Your assignment:
Every record below should be retyped exactly, and no picture should appear in the copy.
[[ Records for processing, beginning ]]
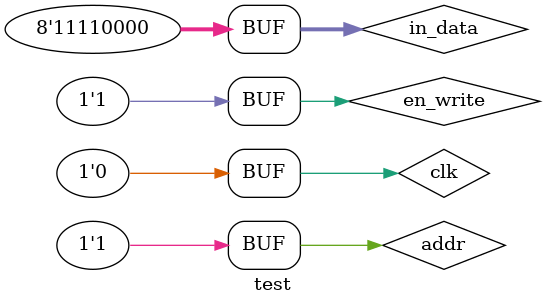
<source format=v>

module Memory1x8(
    input wire clk,
    input wire en_write,
    input wire addr,
    input wire [7:0] in_data,
    output reg [7:0] out_data
);

    reg [7:0] mem [0:0];  

    // Escreve na memória na borda de subida do clock se en_write estiver ativo
    always @(posedge clk) begin
        if (en_write) begin
            mem[0] <= in_data;  
        end
    end

    // Lê da memória na borda de descida do clock
    always @(negedge clk) begin
        out_data <= mem[0];  
    end

endmodule

module test;
    reg clk, en_write, addr;
    reg [7:0] in_data;
    wire [7:0] result;

    Memory1x8 mem_inst (clk, en_write, addr, in_data, result); 

    initial begin
        $display("Guia_1202.v - Ana Clara Lonczynski");
        $display("==================================");
        $display("Memory Test");

        $monitor ("%4d %4d %4d %8b | %8b", clk, en_write, addr, in_data, result);
        clk = 1;
        en_write = 1;
        addr = 1;
        in_data = 8'b10010100;  // Escreve um valor na memória

        // Simulação de ciclos de clock
        #10 clk = 0; en_write = 1; addr = 0; in_data = 8'b00010100;  
        #10 clk = 1; en_write = 1; addr = 1; in_data = 8'b11110000;  
        #10 clk = 0;  
    end
endmodule

</source>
[[ Records for processing, end ]]
Task result:
<source format=v>

module Memory1x8(
    input wire clk,
    input wire en_write,
    input wire addr,
    input wire [7:0] in_data,
    output reg [7:0] out_data
);

    reg [7:0] mem [0:0];  

    // Escreve na memória na borda de subida do clock se en_write estiver ativo
    always @(posedge clk) begin
        if (en_write) begin
            mem[0] <= in_data;  
        end
    end

    // Lê da memória na borda de descida do clock
    always @(negedge clk) begin
        out_data <= mem[0];  
    end

endmodule

module test;
    reg clk, en_write, addr;
    reg [7:0] in_data;
    wire [7:0] result;

    Memory1x8 mem_inst (clk, en_write, addr, in_data, result); 

    initial begin
        $display("Guia_1202.v - Ana Clara Lonczynski");
        $display("==================================");
        $display("Memory Test");

        $monitor ("%4d %4d %4d %8b | %8b", clk, en_write, addr, in_data, result);
        clk = 1;
        en_write = 1;
        addr = 1;
        in_data = 8'b10010100;  // Escreve um valor na memória

        // Simulação de ciclos de clock
        #10 clk = 0; en_write = 1; addr = 0; in_data = 8'b00010100;  
        #10 clk = 1; en_write = 1; addr = 1; in_data = 8'b11110000;  
        #10 clk = 0;  
    end
endmodule

</source>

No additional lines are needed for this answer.